Anyway Susan was so committed to her art, and being an artist. And she clearly was. She was such a genuinely one-of-a-kind person that you knew she was an artist. She talked about painting, and that she painted with enamel paint. I’ve since met someone else who uses that medium to make large wood panel works cut out in the shapes of the outlined forms. I didn’t question this, but I took it seriously.

One day, Susan invited me and I think probably others in our gaggle of friends but I can’t remember, out to her place in NJ. I can’t really remember how I got there. I am sure I was in Susan’s car at one point. Maybe she picked us up from the train. We got to her house, which was upstairs in what was probably a two-family home but you could still see into the living space downstairs. So maybe it was roomies in a single family. I remember she had a VCR, which was not something everyone had yet. None of my friends or I had one. Susan’s house was where I saw the movie Evil Dead for the first time. But it was a movie that was fairly new, it had come out in the last year but I hadn’t actually heard of it till Susan told me I must see it. I remember being riveted and in disbelief of the artistry and comedy and how good it was. This set me off on becoming a gore film fan at the time and I even subscribed to Fangoria.

At her home, I finally got to see Susan’s art. This was the thing that rattled me and changed something in my feelings for her.
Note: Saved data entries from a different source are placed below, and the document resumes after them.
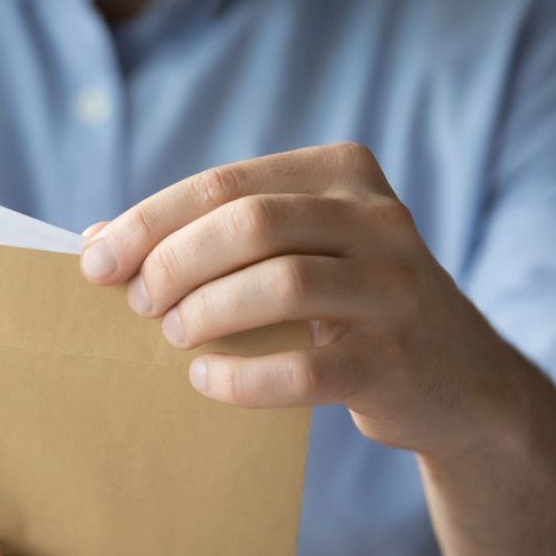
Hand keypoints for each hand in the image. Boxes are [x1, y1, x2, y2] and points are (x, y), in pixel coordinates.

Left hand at [79, 143, 534, 456]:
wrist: (459, 381)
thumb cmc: (345, 308)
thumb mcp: (295, 252)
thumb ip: (210, 237)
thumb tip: (97, 240)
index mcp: (343, 174)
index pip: (226, 183)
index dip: (150, 221)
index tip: (97, 260)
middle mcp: (378, 219)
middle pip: (249, 223)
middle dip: (174, 263)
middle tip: (139, 303)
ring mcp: (396, 289)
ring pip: (281, 284)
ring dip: (207, 312)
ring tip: (174, 336)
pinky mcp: (395, 362)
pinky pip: (302, 368)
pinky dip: (240, 377)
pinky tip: (205, 380)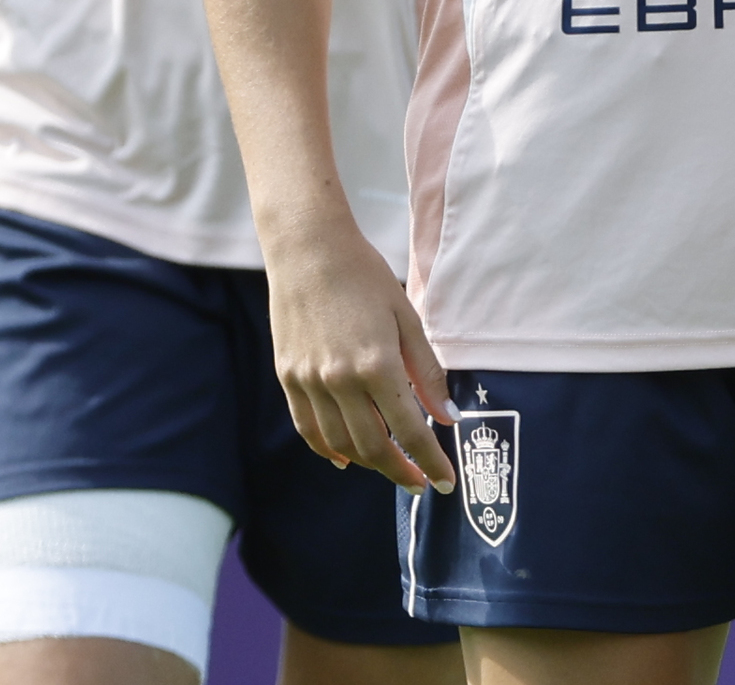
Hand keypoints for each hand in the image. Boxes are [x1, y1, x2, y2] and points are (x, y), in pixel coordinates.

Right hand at [262, 227, 456, 493]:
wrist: (309, 251)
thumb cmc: (366, 278)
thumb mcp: (408, 319)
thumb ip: (427, 372)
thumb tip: (447, 417)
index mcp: (377, 365)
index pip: (410, 430)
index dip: (430, 460)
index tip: (446, 481)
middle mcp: (339, 380)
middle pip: (373, 446)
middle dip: (401, 470)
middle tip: (421, 483)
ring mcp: (308, 382)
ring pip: (340, 443)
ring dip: (369, 463)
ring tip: (392, 467)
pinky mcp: (288, 377)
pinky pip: (308, 428)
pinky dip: (328, 449)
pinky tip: (345, 457)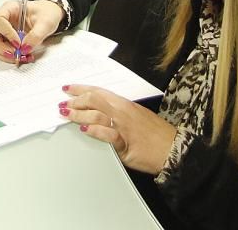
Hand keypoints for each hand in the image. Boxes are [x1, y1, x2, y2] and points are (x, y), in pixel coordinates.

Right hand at [0, 0, 63, 63]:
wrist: (48, 17)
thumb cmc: (46, 13)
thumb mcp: (46, 22)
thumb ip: (37, 35)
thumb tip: (25, 48)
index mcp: (9, 8)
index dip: (6, 33)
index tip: (18, 43)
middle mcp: (1, 18)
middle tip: (14, 54)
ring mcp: (0, 30)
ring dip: (3, 54)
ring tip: (21, 57)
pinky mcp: (3, 40)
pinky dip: (8, 57)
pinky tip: (22, 57)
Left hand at [61, 84, 177, 174]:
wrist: (174, 149)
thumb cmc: (157, 133)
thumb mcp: (137, 115)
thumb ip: (119, 111)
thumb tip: (99, 111)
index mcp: (124, 104)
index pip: (98, 92)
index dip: (80, 89)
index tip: (67, 88)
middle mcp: (122, 112)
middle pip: (94, 101)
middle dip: (75, 101)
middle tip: (63, 104)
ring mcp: (123, 127)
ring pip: (96, 115)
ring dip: (78, 115)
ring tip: (66, 114)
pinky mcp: (125, 144)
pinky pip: (107, 134)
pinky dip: (94, 131)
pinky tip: (84, 129)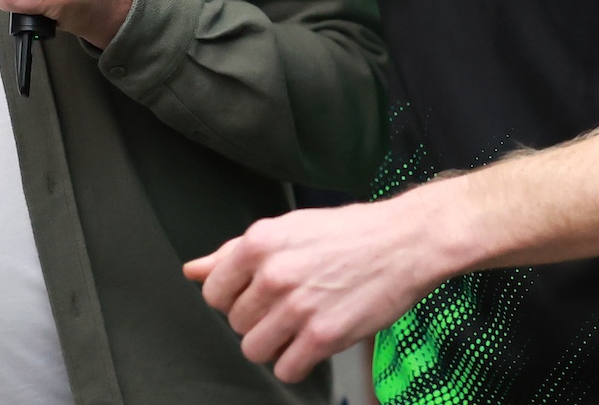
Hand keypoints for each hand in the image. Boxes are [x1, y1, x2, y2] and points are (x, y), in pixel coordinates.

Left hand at [183, 189, 463, 382]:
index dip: (233, 297)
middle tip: (288, 304)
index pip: (213, 292)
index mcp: (260, 242)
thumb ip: (234, 252)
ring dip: (274, 344)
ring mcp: (297, 307)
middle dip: (258, 318)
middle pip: (234, 322)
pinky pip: (286, 369)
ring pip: (254, 349)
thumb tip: (193, 270)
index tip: (256, 294)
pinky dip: (297, 363)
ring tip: (299, 325)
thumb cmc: (349, 233)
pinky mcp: (322, 336)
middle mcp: (274, 274)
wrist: (404, 242)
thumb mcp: (288, 229)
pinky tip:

Susan made largish panel paintings that were pretty much exact replicas of the Rider-Waite tarot deck. That seemed to be it. Those were her paintings. All of her paintings. The enamel paint made sense because it was pretty much duplicating the unblended colors of the shapes within the line drawings in that deck, kind of like a comic book. This is what Susan was throwing her chin out to break her falls for. Hands needed to make enlarged versions of art by someone else (if you look it up it’s Pamela Colman Smith; I don’t pretend that I knew anything about her at the time or even thought of the artist of the Tarot deck as an artist.)

Perhaps there was something conceptual being accomplished by their arrangement when all were assembled. Perhaps there would be something more I didn’t yet understand. But she was absolutely committed to this, and if there was anything different between her work and the Rider deck, I wasn’t seeing it because I did not have it as reference in front of me. But it was undeniably so similar as to be undetectable for someone unprepared.

Anyway, this was just really bizarre. Her emotion and dedication to art, living in art, working at a job for quite notable controversial artists, all of that was genuine. I didn’t know if she was blind to the paucity of her own contribution, but she must have been. At least to the world of painting there wasn’t much there. As a lived person, she herself was kind of a piece of art. I wonder if she ever did work in the performance medium that took hold over the next handful of years. I think she would have had a knack. I really would like to see her again, to know what happened to her, but I don’t even know her right name, and I only knew her for, I guess, one summer and a bit more.

Amber Sexton

Amber Sexton is a Brooklyn-based photo editor and photographer.